Unnecessary columns like 'customerid' are dropped to simplify the dataset.
A new `Education` column is created by extracting values from the `jobedu` column.
Missing values in the `age` and `month` columns are identified and handled appropriately. In the `pdays` column, missing values are replaced with NaN.
Duplicate records based on `age` and `response` columns are identified.
Outliers in numerical variables like `age`, `salary`, and `balance` are analyzed using boxplots and quantiles.
The 'duration' variable is standardized to ensure uniformity.
Univariate analysis explores categorical features like `marital`, `job`, `education`, `poutcome`, and the target variable `response`. Visualizations such as bar plots and pie charts provide insights.
Bivariate analysis examines relationships between variables, including numerical-numerical, categorical-numerical, and categorical-categorical relationships. Correlation analysis, boxplots, and heatmaps are used to visualize these relationships.

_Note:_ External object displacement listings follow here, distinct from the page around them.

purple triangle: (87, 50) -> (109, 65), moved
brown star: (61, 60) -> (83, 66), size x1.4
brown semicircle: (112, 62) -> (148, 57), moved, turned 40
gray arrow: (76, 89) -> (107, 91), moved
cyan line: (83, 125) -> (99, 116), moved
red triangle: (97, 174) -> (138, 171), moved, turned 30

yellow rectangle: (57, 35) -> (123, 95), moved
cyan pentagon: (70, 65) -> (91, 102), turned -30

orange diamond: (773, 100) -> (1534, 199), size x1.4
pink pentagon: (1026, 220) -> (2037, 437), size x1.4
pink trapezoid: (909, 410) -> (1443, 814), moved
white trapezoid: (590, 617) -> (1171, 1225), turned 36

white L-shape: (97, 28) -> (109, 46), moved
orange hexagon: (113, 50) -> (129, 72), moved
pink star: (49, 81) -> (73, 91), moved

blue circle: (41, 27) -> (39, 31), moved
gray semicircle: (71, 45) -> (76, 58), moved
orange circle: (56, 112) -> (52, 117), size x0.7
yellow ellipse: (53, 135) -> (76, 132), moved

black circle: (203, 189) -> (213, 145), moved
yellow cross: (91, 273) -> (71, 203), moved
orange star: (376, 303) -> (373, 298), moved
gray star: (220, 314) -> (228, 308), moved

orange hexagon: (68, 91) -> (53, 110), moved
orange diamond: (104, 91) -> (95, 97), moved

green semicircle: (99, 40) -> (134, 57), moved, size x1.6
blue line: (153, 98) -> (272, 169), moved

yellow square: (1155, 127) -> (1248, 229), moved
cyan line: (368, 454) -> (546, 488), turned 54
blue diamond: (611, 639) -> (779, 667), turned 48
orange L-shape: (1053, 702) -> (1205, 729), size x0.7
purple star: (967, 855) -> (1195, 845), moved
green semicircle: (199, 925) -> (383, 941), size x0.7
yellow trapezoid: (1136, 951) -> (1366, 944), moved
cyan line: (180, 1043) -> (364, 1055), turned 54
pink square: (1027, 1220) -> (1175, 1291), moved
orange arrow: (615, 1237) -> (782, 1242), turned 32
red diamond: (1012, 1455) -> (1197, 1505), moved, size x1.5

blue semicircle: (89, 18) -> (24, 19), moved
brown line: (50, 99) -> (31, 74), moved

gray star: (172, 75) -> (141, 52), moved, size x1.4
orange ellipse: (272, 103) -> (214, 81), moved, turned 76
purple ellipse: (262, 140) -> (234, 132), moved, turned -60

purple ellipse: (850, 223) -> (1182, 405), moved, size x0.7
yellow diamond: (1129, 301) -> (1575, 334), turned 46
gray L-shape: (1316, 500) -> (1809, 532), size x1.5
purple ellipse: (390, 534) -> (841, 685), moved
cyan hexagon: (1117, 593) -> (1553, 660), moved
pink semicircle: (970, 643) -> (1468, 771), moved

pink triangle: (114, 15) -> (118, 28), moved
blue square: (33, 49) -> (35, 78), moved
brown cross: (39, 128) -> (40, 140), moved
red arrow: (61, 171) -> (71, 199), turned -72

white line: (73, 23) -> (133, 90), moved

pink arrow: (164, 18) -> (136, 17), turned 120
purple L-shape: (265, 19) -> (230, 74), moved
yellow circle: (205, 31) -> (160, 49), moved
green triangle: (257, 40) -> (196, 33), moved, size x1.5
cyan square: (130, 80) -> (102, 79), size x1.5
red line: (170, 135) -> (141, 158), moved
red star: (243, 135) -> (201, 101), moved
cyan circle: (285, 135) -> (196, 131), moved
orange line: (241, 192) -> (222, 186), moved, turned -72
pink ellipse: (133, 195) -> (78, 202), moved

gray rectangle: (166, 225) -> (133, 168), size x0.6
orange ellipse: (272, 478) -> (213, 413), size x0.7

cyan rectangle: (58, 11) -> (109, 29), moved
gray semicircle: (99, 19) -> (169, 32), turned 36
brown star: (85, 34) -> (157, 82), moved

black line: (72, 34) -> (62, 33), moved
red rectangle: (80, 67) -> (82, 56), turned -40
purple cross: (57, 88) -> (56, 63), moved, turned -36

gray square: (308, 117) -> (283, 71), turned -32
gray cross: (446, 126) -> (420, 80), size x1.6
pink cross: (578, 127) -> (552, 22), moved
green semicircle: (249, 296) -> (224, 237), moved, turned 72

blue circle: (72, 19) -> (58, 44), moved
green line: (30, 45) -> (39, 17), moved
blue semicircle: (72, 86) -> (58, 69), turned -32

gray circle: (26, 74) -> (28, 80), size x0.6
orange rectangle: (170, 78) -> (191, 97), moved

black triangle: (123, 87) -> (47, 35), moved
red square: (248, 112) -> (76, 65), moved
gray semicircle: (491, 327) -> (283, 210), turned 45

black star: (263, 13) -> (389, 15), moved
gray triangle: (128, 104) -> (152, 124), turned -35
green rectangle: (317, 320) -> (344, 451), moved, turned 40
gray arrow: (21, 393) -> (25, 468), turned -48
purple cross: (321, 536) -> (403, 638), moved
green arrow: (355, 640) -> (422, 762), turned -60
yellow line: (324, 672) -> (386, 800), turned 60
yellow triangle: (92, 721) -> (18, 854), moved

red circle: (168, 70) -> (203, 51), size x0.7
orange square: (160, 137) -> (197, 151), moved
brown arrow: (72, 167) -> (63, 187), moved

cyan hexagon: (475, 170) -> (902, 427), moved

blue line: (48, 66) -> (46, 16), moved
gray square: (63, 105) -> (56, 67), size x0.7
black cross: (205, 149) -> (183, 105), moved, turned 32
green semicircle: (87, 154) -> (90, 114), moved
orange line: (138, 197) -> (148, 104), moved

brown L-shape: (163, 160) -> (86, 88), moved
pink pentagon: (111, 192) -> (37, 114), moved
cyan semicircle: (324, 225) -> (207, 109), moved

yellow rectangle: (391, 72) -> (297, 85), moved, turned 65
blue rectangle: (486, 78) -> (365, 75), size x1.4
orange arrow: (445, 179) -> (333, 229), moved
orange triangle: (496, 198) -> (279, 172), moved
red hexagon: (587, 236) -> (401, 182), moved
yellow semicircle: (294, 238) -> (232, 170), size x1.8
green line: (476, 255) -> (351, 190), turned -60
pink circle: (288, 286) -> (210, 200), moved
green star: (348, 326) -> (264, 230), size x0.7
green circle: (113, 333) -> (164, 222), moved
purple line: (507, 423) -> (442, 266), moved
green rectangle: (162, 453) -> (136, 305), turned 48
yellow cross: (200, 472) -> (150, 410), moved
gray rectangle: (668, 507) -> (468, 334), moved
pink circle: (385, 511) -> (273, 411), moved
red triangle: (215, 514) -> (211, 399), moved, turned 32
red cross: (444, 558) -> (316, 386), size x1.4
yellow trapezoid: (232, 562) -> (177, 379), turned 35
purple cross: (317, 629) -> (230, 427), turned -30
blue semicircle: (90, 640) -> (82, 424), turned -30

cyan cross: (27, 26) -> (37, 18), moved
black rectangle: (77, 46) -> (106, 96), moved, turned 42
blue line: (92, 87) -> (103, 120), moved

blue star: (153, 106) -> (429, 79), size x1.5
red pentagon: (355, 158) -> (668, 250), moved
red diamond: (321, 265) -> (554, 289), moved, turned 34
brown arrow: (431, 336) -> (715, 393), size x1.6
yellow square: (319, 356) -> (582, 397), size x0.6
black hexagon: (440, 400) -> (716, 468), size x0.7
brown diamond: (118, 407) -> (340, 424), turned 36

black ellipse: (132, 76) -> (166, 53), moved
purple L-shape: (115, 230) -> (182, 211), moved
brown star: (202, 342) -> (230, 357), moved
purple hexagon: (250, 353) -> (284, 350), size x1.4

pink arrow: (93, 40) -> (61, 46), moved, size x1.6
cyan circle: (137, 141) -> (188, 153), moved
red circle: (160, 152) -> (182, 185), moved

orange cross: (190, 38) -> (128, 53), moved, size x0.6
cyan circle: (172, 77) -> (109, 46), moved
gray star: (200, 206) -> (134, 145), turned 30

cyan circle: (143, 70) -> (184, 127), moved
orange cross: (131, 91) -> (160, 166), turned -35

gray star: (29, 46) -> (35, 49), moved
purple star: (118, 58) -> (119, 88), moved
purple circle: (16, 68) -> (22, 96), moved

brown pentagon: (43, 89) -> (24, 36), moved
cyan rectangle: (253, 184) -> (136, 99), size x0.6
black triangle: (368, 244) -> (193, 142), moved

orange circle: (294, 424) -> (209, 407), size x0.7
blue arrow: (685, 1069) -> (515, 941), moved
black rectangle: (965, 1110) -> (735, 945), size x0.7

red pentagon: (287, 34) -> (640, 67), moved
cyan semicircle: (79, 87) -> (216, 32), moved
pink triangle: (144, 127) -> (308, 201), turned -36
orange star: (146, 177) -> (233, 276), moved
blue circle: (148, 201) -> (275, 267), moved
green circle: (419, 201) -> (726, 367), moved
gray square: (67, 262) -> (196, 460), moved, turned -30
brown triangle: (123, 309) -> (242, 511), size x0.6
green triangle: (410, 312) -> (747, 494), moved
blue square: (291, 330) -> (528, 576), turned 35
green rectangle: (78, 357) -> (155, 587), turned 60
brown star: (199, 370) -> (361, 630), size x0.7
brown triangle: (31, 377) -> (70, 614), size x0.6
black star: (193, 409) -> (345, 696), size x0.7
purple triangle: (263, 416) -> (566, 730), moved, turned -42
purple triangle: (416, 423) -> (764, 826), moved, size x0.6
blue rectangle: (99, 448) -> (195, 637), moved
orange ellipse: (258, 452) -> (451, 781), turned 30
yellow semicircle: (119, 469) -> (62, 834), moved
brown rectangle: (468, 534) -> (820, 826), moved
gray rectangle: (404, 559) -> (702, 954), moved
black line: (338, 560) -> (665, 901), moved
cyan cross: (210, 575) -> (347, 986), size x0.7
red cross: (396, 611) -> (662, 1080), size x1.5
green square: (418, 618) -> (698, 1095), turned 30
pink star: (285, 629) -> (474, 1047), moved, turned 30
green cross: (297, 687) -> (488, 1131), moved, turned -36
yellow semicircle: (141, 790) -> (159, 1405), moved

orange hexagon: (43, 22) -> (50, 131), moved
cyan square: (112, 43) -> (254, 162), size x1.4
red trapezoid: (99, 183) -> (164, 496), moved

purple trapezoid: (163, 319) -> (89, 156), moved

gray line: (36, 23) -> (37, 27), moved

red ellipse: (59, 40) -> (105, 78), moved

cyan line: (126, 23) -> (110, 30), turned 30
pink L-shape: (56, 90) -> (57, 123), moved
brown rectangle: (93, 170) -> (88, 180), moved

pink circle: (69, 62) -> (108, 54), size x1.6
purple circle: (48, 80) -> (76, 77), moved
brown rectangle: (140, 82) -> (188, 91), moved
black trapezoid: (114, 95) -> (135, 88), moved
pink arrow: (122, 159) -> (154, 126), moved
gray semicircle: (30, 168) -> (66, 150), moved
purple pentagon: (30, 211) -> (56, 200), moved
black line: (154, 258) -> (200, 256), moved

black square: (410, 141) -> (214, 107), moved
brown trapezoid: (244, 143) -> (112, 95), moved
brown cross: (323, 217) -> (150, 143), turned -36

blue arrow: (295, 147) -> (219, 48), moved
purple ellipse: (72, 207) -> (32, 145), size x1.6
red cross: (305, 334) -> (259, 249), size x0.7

This data analysis project provides a comprehensive exploration of the bank dataset, covering data cleaning, missing value handling, outlier detection, and various visualizations. The findings and insights gained from this analysis can be valuable for making informed decisions and building predictive models.
Contributions to this project are welcome. If you have suggestions, improvements, or additional analyses to add, please feel free to contribute.
This project is licensed under the MIT License - see the [LICENSE.md](LICENSE.md) file for details.